EXERCISE DESCRIPTION - Report how many lines contain the word "starter" in the listing that follows. Give nothing besides the number.

PROVIDED RECORDS -
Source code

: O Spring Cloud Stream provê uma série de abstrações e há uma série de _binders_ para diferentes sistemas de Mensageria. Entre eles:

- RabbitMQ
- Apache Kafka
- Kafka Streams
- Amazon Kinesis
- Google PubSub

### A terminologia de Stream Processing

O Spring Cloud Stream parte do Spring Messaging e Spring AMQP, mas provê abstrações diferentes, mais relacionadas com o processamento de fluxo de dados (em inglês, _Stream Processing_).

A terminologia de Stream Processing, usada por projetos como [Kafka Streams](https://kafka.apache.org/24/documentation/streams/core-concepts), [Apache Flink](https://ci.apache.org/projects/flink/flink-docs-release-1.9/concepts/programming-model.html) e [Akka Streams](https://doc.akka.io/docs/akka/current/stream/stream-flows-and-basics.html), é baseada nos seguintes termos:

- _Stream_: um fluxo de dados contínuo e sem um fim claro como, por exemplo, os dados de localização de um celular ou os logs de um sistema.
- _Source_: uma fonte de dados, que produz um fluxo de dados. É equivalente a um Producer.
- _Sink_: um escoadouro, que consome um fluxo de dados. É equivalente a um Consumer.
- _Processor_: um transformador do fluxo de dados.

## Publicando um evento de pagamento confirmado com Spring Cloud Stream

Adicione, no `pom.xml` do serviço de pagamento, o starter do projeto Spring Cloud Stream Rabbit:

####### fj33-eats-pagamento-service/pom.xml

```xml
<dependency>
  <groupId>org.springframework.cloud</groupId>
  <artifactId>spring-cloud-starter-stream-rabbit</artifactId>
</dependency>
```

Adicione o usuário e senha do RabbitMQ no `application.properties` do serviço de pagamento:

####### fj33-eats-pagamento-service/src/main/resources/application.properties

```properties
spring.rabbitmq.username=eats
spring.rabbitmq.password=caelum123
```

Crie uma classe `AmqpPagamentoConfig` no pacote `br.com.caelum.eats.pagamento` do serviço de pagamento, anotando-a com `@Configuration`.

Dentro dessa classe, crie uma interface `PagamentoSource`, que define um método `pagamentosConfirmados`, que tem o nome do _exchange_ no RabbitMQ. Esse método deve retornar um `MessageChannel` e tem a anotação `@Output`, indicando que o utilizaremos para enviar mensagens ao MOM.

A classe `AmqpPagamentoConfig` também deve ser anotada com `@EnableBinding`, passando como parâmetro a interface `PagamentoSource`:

RESULT OF THE TASK - 2